• 課題内容:
以下の素材の全行を、一字も変えずにそのまま抜き出してください。

• 提供素材:
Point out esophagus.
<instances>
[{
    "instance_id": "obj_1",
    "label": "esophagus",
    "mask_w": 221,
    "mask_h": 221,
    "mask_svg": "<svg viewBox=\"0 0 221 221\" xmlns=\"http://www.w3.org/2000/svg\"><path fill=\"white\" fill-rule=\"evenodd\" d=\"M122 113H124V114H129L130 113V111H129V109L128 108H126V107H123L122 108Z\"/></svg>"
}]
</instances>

• 解答:
Point out esophagus.
<instances>
[{
    "instance_id": "obj_1",
    "label": "esophagus",
    "mask_w": 221,
    "mask_h": 221,
    "mask_svg": "<svg viewBox=\"0 0 221 221\" xmlns=\"http://www.w3.org/2000/svg\"><path fill=\"white\" fill-rule=\"evenodd\" d=\"M122 113H124V114H129L130 113V111H129V109L128 108H126V107H123L122 108Z\"/></svg>"
}]
</instances>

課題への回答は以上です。